Without one big fat model that transforms movie data into a single feature space, we need a step-wise approach for clustering. First, a greedy step is required to drive the movie into the right region of the space and then we can use a fine-grained model to find similar neighbors in this region of the space.
A naive approach would be to use extra data, like the genre, to perform the first clustering step and frankly, this works very well. If we want to find similar movies to Star Wars, we first walk into the science fiction region and then we use our combined topic model to find the best matches among all movies in that region. In case of multiple genres, we could combine all movies from the genres and then return the best matches from all of them. However, since we cannot determine weights for each genre the results might be far away from optimal.
That is why we decided to create meta genres by using the learned topics. To assign a movie to a genre, we determine the maximal excitation of the neurons from a specific topic model. The step is repeated for all topic models. At the end we have a list of values, between 0 and 1 that describe the matching of the keywords with a topic. Now, we can sort the list and use the Top-K excitations as our meta genres. Stated differently, we use the meta genres as cluster IDs for a movie and we even went a step further and also stored the excitation values as an indicator how much the movie fits into the genre. The values were then used as weights in the neighboring step.
But of course this is all theory and we were interested how well this approach actually works to predict the original genre of a movie. As a simple test, we predicted the Top-1 genre for an arbitrary set of movies and then we compared the values with the original values. As expected, there were quite a few errors. Especially for movies with limited keywords or keywords which are very ambiguous.
For instance, the first Spider-Man movie was tagged in the genres ‘teen’ and ‘superhero’. This is not too far away from the truth if we consider the topics of the movie, because high-school and teenagers are definitely important parts of it. On the other hand that means that the chance to cluster Spider-Man movies together is lower since later movie parts might focus on other topics and that means other tags are more likely; for example, ‘sci-fi’ and ‘superhero’.

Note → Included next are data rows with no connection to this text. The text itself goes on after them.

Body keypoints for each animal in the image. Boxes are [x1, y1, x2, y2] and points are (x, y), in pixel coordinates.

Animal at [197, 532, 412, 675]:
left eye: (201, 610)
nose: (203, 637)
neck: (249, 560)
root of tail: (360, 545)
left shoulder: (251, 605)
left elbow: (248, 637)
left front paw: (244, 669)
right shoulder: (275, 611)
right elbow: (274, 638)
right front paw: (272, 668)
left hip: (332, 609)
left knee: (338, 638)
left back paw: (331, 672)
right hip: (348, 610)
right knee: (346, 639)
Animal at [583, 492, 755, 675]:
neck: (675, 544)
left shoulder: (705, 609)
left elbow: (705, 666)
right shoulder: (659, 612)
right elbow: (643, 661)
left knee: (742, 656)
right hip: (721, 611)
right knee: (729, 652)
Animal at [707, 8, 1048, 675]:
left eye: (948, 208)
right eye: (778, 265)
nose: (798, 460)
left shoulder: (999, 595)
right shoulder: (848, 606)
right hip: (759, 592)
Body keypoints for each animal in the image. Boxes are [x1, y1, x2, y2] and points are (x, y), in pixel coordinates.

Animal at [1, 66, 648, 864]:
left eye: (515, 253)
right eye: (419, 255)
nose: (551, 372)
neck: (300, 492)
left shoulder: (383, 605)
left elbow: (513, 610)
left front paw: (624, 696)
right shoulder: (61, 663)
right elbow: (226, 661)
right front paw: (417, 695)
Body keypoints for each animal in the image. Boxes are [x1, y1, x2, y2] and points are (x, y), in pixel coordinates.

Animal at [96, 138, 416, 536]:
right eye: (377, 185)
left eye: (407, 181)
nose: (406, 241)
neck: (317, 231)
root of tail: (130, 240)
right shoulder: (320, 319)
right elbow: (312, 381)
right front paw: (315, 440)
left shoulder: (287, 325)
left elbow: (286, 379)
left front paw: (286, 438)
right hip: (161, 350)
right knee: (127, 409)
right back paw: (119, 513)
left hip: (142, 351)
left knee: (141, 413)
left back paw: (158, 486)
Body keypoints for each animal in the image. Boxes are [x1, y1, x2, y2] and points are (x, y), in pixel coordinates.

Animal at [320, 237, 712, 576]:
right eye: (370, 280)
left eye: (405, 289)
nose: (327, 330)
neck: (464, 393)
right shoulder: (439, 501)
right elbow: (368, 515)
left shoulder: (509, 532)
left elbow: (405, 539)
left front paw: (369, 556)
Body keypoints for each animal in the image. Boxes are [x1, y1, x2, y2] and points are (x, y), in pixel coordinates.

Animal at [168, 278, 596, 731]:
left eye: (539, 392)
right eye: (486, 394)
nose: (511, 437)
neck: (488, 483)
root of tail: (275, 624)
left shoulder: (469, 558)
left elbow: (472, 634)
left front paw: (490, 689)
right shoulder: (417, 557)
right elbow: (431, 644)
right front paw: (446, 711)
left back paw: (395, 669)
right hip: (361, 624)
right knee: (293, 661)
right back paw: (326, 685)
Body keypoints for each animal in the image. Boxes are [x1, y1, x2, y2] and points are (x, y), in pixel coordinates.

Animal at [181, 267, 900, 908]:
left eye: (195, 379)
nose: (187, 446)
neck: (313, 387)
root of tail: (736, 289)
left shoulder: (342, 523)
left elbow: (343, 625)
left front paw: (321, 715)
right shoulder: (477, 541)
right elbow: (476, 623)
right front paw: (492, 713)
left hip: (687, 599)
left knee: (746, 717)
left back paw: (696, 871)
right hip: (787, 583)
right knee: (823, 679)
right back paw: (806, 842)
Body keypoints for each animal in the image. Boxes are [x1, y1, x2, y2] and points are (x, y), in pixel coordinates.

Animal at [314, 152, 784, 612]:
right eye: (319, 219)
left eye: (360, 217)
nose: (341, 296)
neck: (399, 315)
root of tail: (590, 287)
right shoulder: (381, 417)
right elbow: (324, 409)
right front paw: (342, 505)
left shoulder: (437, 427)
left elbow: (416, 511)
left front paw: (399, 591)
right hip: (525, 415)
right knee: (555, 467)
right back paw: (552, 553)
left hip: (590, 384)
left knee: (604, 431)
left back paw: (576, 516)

In all, the feature space spanned by our model might confuse users since they expect to cluster Spider-Man together because they recognize a common theme in the movie which is the hero itself! While our model focuses on the latent topics it found, and the keywords are not sufficient to extract a ‘spider-man’ concept in all of them. This is a good example that content-based models largely depend on the given meta data why collaborative models might be able to infer a better hidden structure for Spider-Man if the rating behavior of users is similar.